Download or read book Slight Exaggeration written by Adam Zagajewski and published by . This book was released on 2017-04-04 with total page 289 pages. Available in PDF, EPUB and Kindle. Book excerpt: A new essay collection by the noted Polish poet For Adam Zagajewski—one of Poland’s great poets—the project of writing, whether it be poetry or prose, is an occasion to advance what David Wojahn has characterized as his “restless and quizzical quest for self-knowledge.” Slight Exaggeration is an autobiographical portrait of the poet, arranged not chronologically but with that same luminous quality that distinguishes Zagajewski’s spellbinding poetry—an affinity for the invisible. In a mosaic-like blend of criticism, reflections, European history, and aphoristic musings, Zagajewski tells the stories of his life in glimpses and reveries—from the Second World War and the occupation of Poland that left his family dispossessed to Joseph Brodsky’s funeral on the Venetian island of San Michele—interspersed with intellectual interrogations of the writers and poets (D. H. Lawrence, Giorgos Seferis, Zbigniew Herbert, Paul Valéry), composers and painters (Brahms, Rembrandt), and modern heroes (Helmuth James Graf von Moltke) who have influenced his work. A wry and philosophical defense of mystery, Slight Exaggeration recalls Zagajewski’s poetry in its delicate negotiation between the earthbound and the ethereal, “between brief explosions of meaning and patient wandering through the plains of ordinary days.” With an enduring inclination to marvel, Zagajewski restores the world to us—necessarily incomplete and utterly astonishing.

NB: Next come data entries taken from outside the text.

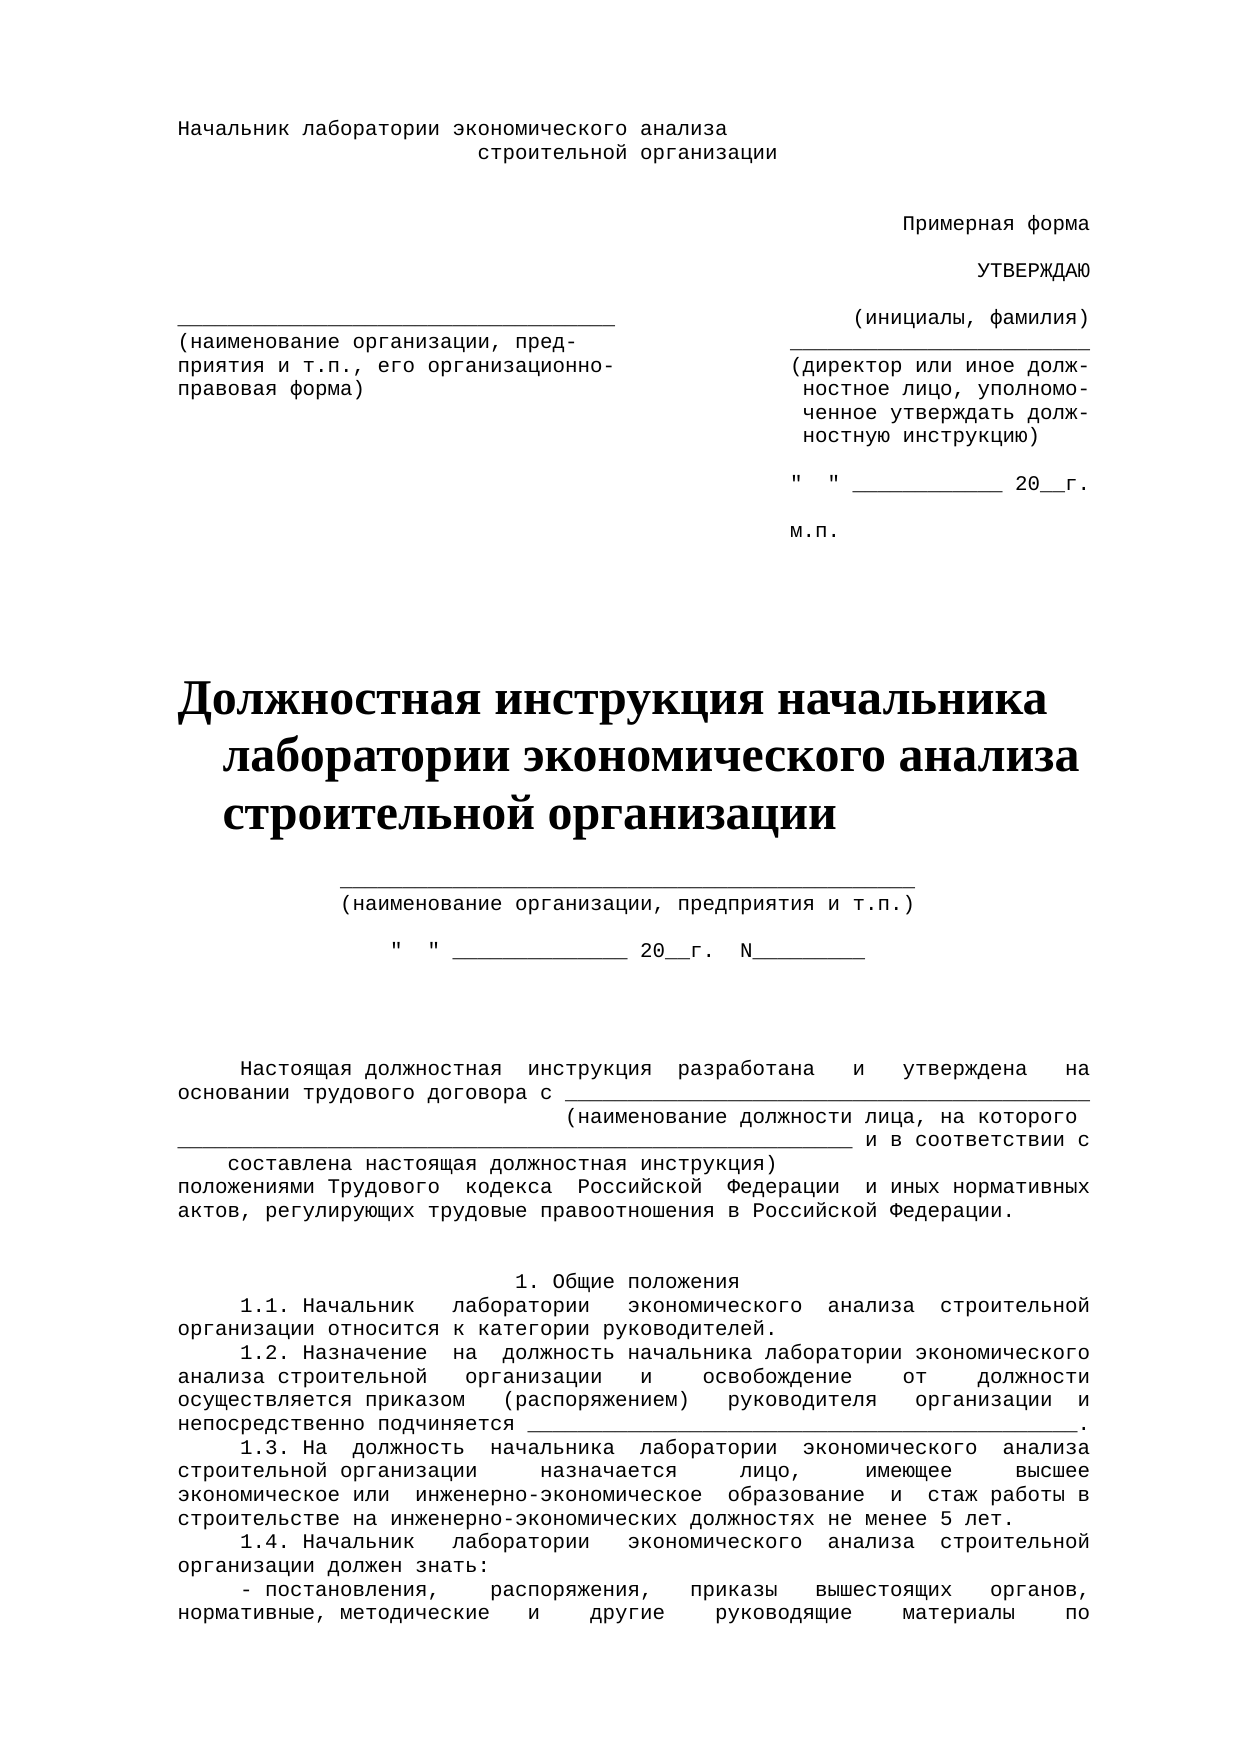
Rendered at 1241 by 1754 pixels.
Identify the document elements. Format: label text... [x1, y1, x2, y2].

text Начальник лаборатории экономического анализа [177, 118, 1152, 142]
text - постановления, распоряжения, приказы вышестоящих органов, [177, 1578, 1152, 1602]
text (наименование должности лица, на которого [177, 1106, 1152, 1129]
text нормативные, методические и другие руководящие материалы по [177, 1602, 1152, 1626]
text ченное утверждать долж- [177, 402, 1152, 426]
text положениями Трудового кодекса Российской Федерации и иных нормативных [177, 1177, 1152, 1200]
text Настоящая должностная инструкция разработана и утверждена на [177, 1058, 1152, 1082]
text 1. Общие положения [177, 1271, 1152, 1295]
text организации должен знать: [177, 1555, 1152, 1578]
text 1.3. На должность начальника лаборатории экономического анализа [177, 1437, 1152, 1460]
text анализа строительной организации и освобождение от должности [177, 1366, 1152, 1389]
text осуществляется приказом (распоряжением) руководителя организации и [177, 1389, 1152, 1413]
text экономическое или инженерно-экономическое образование и стаж работы в [177, 1484, 1152, 1508]
text Примерная форма [177, 213, 1152, 236]
text строительной организации [177, 142, 1152, 165]
text правовая форма) ностное лицо, уполномо- [177, 378, 1152, 402]
text составлена настоящая должностная инструкция) [177, 1153, 1152, 1177]
text непосредственно подчиняется ____________________________________________. [177, 1413, 1152, 1437]
text м.п. [177, 520, 1152, 544]
text 1.2. Назначение на должность начальника лаборатории экономического [177, 1342, 1152, 1366]
text " " ____________ 20__г. [177, 473, 1152, 496]
text организации относится к категории руководителей. [177, 1318, 1152, 1342]
text актов, регулирующих трудовые правоотношения в Российской Федерации. [177, 1200, 1152, 1224]
text приятия и т.п., его организационно- (директор или иное долж- [177, 354, 1152, 378]
text УТВЕРЖДАЮ [177, 260, 1152, 284]
text ______________________________________________________ и в соответствии с [177, 1129, 1152, 1153]
text (наименование организации, предприятия и т.п.) [177, 893, 1152, 916]
text ностную инструкцию) [177, 426, 1152, 449]
text ___________________________________ (инициалы, фамилия) [177, 307, 1152, 331]
text основании трудового договора с __________________________________________ [177, 1082, 1152, 1106]
subtitle Должностная инструкция начальника лаборатории экономического анализа строительной организации [177, 667, 1152, 840]
text (наименование организации, пред- ________________________ [177, 331, 1152, 354]
text 1.1. Начальник лаборатории экономического анализа строительной [177, 1295, 1152, 1318]
text ______________________________________________ [177, 869, 1152, 893]
text строительстве на инженерно-экономических должностях не менее 5 лет. [177, 1508, 1152, 1531]
text строительной организации назначается лицо, имеющее высшее [177, 1460, 1152, 1484]
text 1.4. Начальник лаборатории экономического анализа строительной [177, 1531, 1152, 1555]
text " " ______________ 20__г. N_________ [177, 940, 1152, 964]
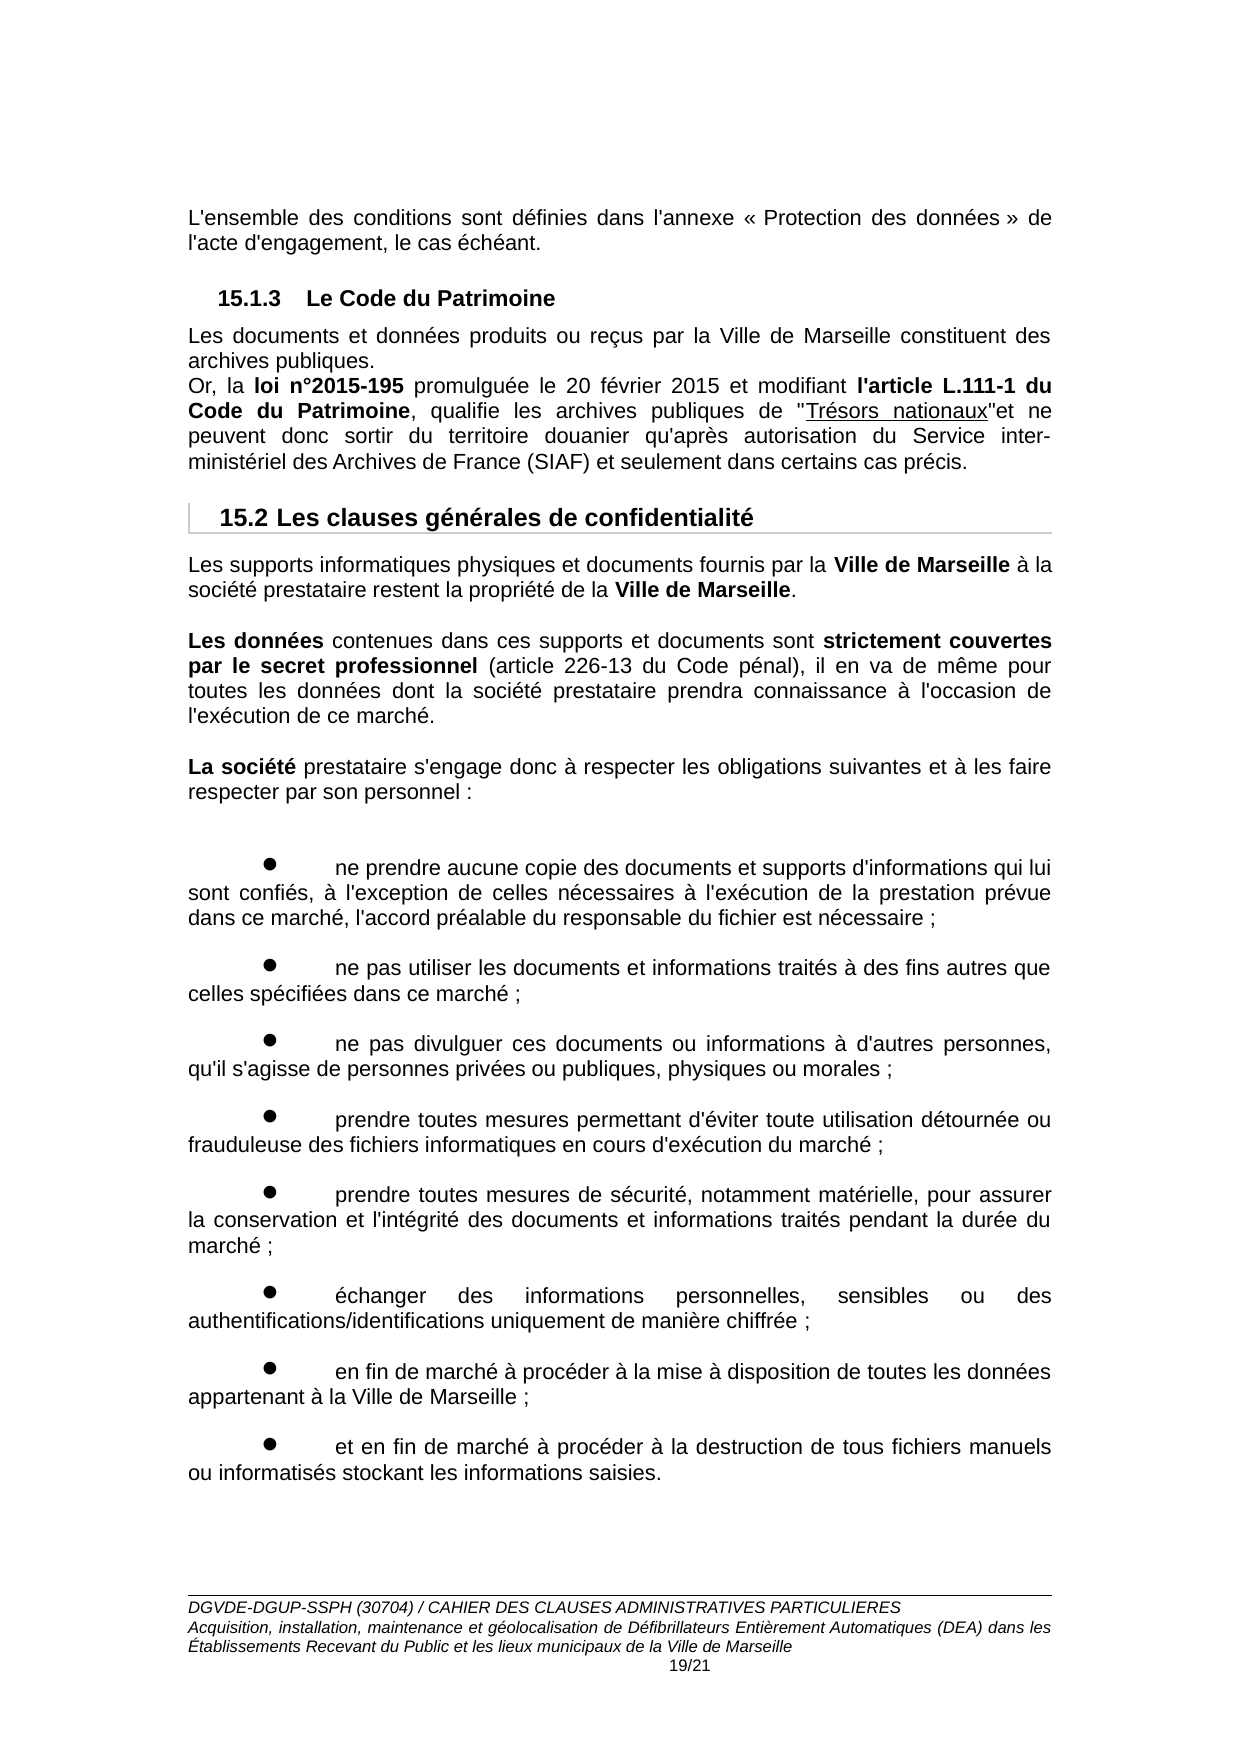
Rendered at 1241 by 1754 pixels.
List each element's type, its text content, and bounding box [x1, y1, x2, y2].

text Or, la loi n°2015-195 promulguée le 20 février 2015 et modifiant l'article L.111-1 du Code du Patrimoine, qualifie les archives publiques de "Trésors nationaux"et ne peuvent donc sortir du territoire douanier qu'après autorisation du Service inter-ministériel des Archives de France (SIAF) et seulement dans certains cas précis. [188, 373, 1052, 474]
list ne prendre aucune copie des documents et supports d'informations qui lui sont confiés, à l'exception de celles nécessaires à l'exécution de la prestation prévue dans ce marché, l'accord préalable du responsable du fichier est nécessaire ; [188, 854, 1052, 930]
text L'ensemble des conditions sont définies dans l'annexe « Protection des données » de l'acte d'engagement, le cas échéant. [188, 204, 1052, 255]
list prendre toutes mesures de sécurité, notamment matérielle, pour assurer la conservation et l'intégrité des documents et informations traités pendant la durée du marché ; [188, 1182, 1052, 1258]
text Les documents et données produits ou reçus par la Ville de Marseille constituent des archives publiques. [188, 323, 1052, 373]
list ne pas divulguer ces documents ou informations à d'autres personnes, qu'il s'agisse de personnes privées ou publiques, physiques ou morales ; [188, 1031, 1052, 1081]
subtitle Les clauses générales de confidentialité [190, 503, 1052, 532]
list et en fin de marché à procéder à la destruction de tous fichiers manuels ou informatisés stockant les informations saisies. [188, 1434, 1052, 1484]
list échanger des informations personnelles, sensibles ou des authentifications/identifications uniquement de manière chiffrée ; [188, 1283, 1052, 1333]
list ne pas utiliser les documents et informations traités à des fins autres que celles spécifiées dans ce marché ; [188, 955, 1052, 1006]
list en fin de marché à procéder à la mise à disposition de toutes les données appartenant à la Ville de Marseille ; [188, 1358, 1052, 1409]
subtitle Le Code du Patrimoine [188, 284, 1052, 311]
text Les supports informatiques physiques et documents fournis par la Ville de Marseille à la société prestataire restent la propriété de la Ville de Marseille. [188, 552, 1052, 602]
text Les données contenues dans ces supports et documents sont strictement couvertes par le secret professionnel (article 226-13 du Code pénal), il en va de même pour toutes les données dont la société prestataire prendra connaissance à l'occasion de l'exécution de ce marché. [188, 627, 1052, 728]
list prendre toutes mesures permettant d'éviter toute utilisation détournée ou frauduleuse des fichiers informatiques en cours d'exécution du marché ; [188, 1106, 1052, 1157]
text La société prestataire s'engage donc à respecter les obligations suivantes et à les faire respecter par son personnel : [188, 753, 1052, 804]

Download or read book Tears in My Bread written by Maria Papageorgiou Foroudi and published by Arcadia. This book was released on 2020-10 with total page 0 pages. Available in PDF, EPUB and Kindle. Book excerpt: Tears in My Bread embraces the joy and devastation of life in poems rich with rhythm and brutal honesty. Travel through continents, generations, death, womanhood, love, yearning, trauma, memory and the search for self through words filled with sharp, unforgettable imagery.